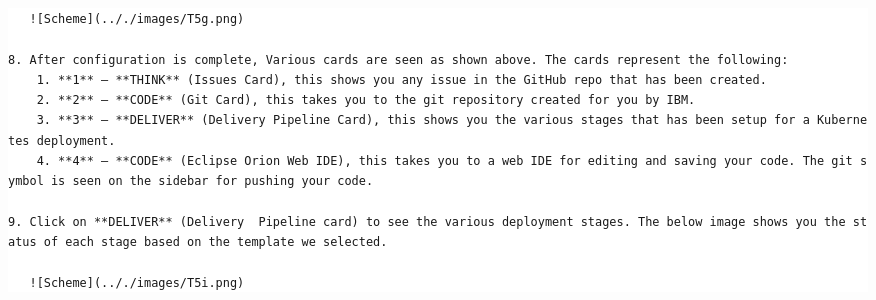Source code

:        ![Scheme](.././images/T5g.png)

    8. After configuration is complete, Various cards are seen as shown above. The cards represent the following:
        1. **1** – **THINK** (Issues Card), this shows you any issue in the GitHub repo that has been created.
        2. **2** – **CODE** (Git Card), this takes you to the git repository created for you by IBM.
        3. **3** – **DELIVER** (Delivery Pipeline Card), this shows you the various stages that has been setup for a Kubernetes deployment.
        4. **4** – **CODE** (Eclipse Orion Web IDE), this takes you to a web IDE for editing and saving your code. The git symbol is seen on the sidebar for pushing your code.
  
    9. Click on **DELIVER** (Delivery  Pipeline card) to see the various deployment stages. The below image shows you the status of each stage based on the template we selected.

       ![Scheme](.././images/T5i.png)
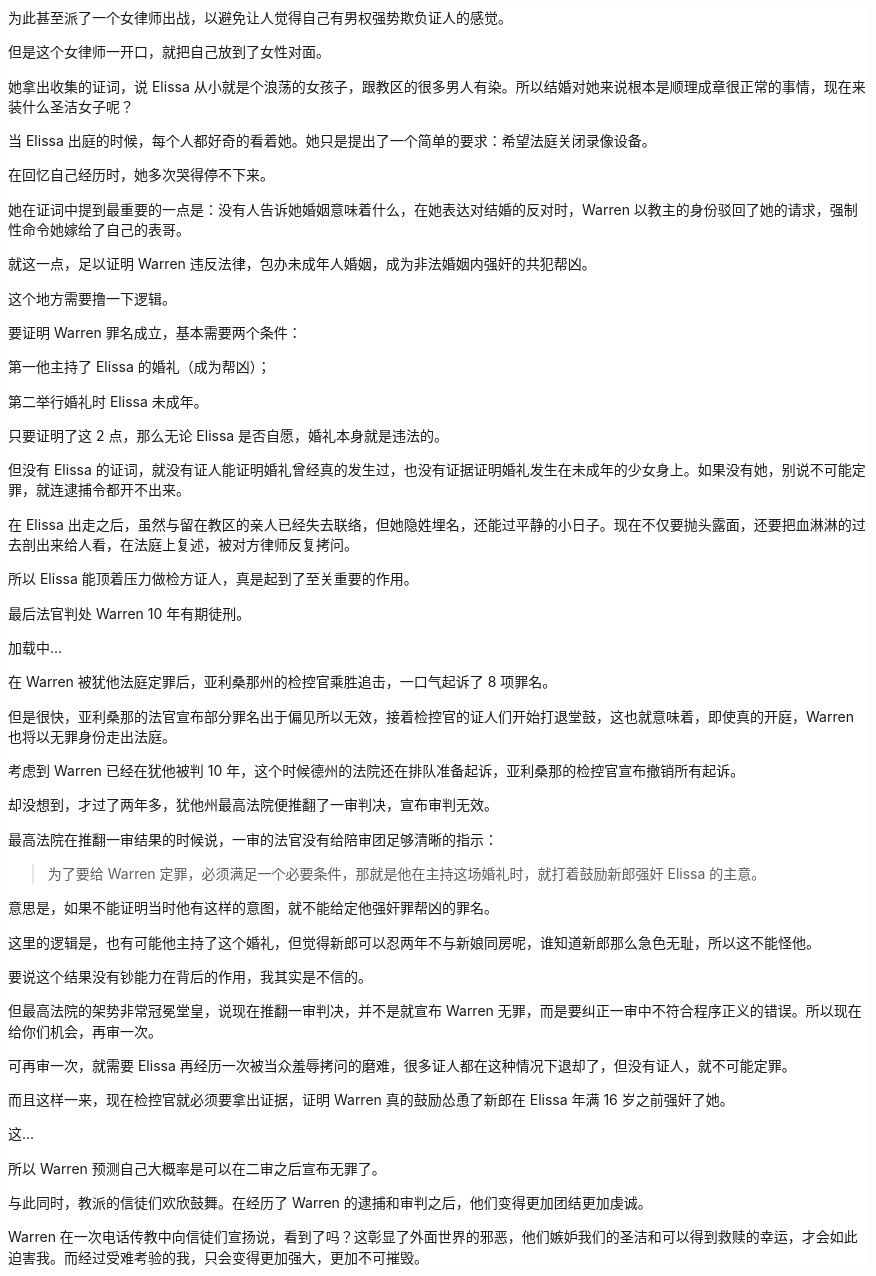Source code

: 为此甚至派了一个女律师出战，以避免让人觉得自己有男权强势欺负证人的感觉。

但是这个女律师一开口，就把自己放到了女性对面。

她拿出收集的证词，说 Elissa 从小就是个浪荡的女孩子，跟教区的很多男人有染。所以结婚对她来说根本是顺理成章很正常的事情，现在来装什么圣洁女子呢？

当 Elissa 出庭的时候，每个人都好奇的看着她。她只是提出了一个简单的要求：希望法庭关闭录像设备。

在回忆自己经历时，她多次哭得停不下来。

她在证词中提到最重要的一点是：没有人告诉她婚姻意味着什么，在她表达对结婚的反对时，Warren 以教主的身份驳回了她的请求，强制性命令她嫁给了自己的表哥。

就这一点，足以证明 Warren 违反法律，包办未成年人婚姻，成为非法婚姻内强奸的共犯帮凶。

这个地方需要撸一下逻辑。

要证明 Warren 罪名成立，基本需要两个条件：

第一他主持了 Elissa 的婚礼（成为帮凶）；

第二举行婚礼时 Elissa 未成年。

只要证明了这 2 点，那么无论 Elissa 是否自愿，婚礼本身就是违法的。

但没有 Elissa 的证词，就没有证人能证明婚礼曾经真的发生过，也没有证据证明婚礼发生在未成年的少女身上。如果没有她，别说不可能定罪，就连逮捕令都开不出来。

在 Elissa 出走之后，虽然与留在教区的亲人已经失去联络，但她隐姓埋名，还能过平静的小日子。现在不仅要抛头露面，还要把血淋淋的过去剖出来给人看，在法庭上复述，被对方律师反复拷问。

所以 Elissa 能顶着压力做检方证人，真是起到了至关重要的作用。

最后法官判处 Warren 10 年有期徒刑。

加载中...

在 Warren 被犹他法庭定罪后，亚利桑那州的检控官乘胜追击，一口气起诉了 8 项罪名。

但是很快，亚利桑那的法官宣布部分罪名出于偏见所以无效，接着检控官的证人们开始打退堂鼓，这也就意味着，即使真的开庭，Warren 也将以无罪身份走出法庭。

考虑到 Warren 已经在犹他被判 10 年，这个时候德州的法院还在排队准备起诉，亚利桑那的检控官宣布撤销所有起诉。

却没想到，才过了两年多，犹他州最高法院便推翻了一审判决，宣布审判无效。

最高法院在推翻一审结果的时候说，一审的法官没有给陪审团足够清晰的指示：

> 为了要给 Warren 定罪，必须满足一个必要条件，那就是他在主持这场婚礼时，就打着鼓励新郎强奸 Elissa 的主意。

意思是，如果不能证明当时他有这样的意图，就不能给定他强奸罪帮凶的罪名。

这里的逻辑是，也有可能他主持了这个婚礼，但觉得新郎可以忍两年不与新娘同房呢，谁知道新郎那么急色无耻，所以这不能怪他。

要说这个结果没有钞能力在背后的作用，我其实是不信的。

但最高法院的架势非常冠冕堂皇，说现在推翻一审判决，并不是就宣布 Warren 无罪，而是要纠正一审中不符合程序正义的错误。所以现在给你们机会，再审一次。

可再审一次，就需要 Elissa 再经历一次被当众羞辱拷问的磨难，很多证人都在这种情况下退却了，但没有证人，就不可能定罪。

而且这样一来，现在检控官就必须要拿出证据，证明 Warren 真的鼓励怂恿了新郎在 Elissa 年满 16 岁之前强奸了她。

这...

所以 Warren 预测自己大概率是可以在二审之后宣布无罪了。

与此同时，教派的信徒们欢欣鼓舞。在经历了 Warren 的逮捕和审判之后，他们变得更加团结更加虔诚。

Warren 在一次电话传教中向信徒们宣扬说，看到了吗？这彰显了外面世界的邪恶，他们嫉妒我们的圣洁和可以得到救赎的幸运，才会如此迫害我。而经过受难考验的我，只会变得更加强大，更加不可摧毁。
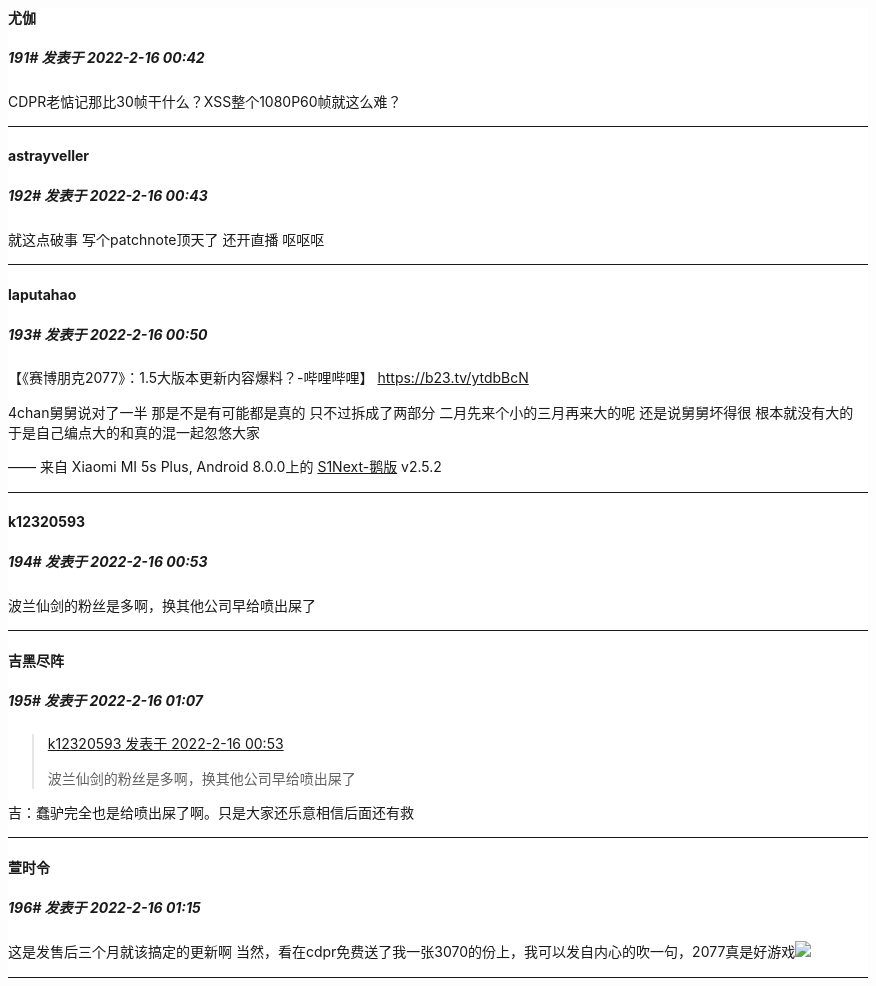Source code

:####  尤伽  
##### 191#       发表于 2022-2-16 00:42

CDPR老惦记那比30帧干什么？XSS整个1080P60帧就这么难？

*****

####  astrayveller  
##### 192#       发表于 2022-2-16 00:43

就这点破事 写个patchnote顶天了 还开直播 呕呕呕



*****

####  laputahao  
##### 193#       发表于 2022-2-16 00:50

【《赛博朋克2077》：1.5大版本更新内容爆料？-哔哩哔哩】 https://b23.tv/ytdbBcN

4chan舅舅说对了一半 那是不是有可能都是真的 只不过拆成了两部分 二月先来个小的三月再来大的呢 还是说舅舅坏得很 根本就没有大的 于是自己编点大的和真的混一起忽悠大家 

—— 来自 Xiaomi MI 5s Plus, Android 8.0.0上的 [S1Next-鹅版](https://github.com/ykrank/S1-Next/releases) v2.5.2

*****

####  k12320593  
##### 194#       发表于 2022-2-16 00:53

波兰仙剑的粉丝是多啊，换其他公司早给喷出屎了



*****

####  吉黑尽阵  
##### 195#       发表于 2022-2-16 01:07

<blockquote><a href="httphttps://bbs.saraba1st.com/2b/forum.php?mod=redirect&amp;goto=findpost&amp;pid=54705100&amp;ptid=2052604" target="_blank">k12320593 发表于 2022-2-16 00:53</a>

波兰仙剑的粉丝是多啊，换其他公司早给喷出屎了</blockquote>
吉：蠢驴完全也是给喷出屎了啊。只是大家还乐意相信后面还有救

*****

####  萱时令  
##### 196#       发表于 2022-2-16 01:15

这是发售后三个月就该搞定的更新啊
当然，看在cdpr免费送了我一张3070的份上，我可以发自内心的吹一句，2077真是好游戏<img src="https://static.saraba1st.com/image/smiley/face2017/037.png" referrerpolicy="no-referrer">



*****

+ + + + +

» **WHAT TO DO**: Report how many lines in the rows above contain the string "images", counting only matches with the same capitalization. Give only the number.

» **RESULT**: 2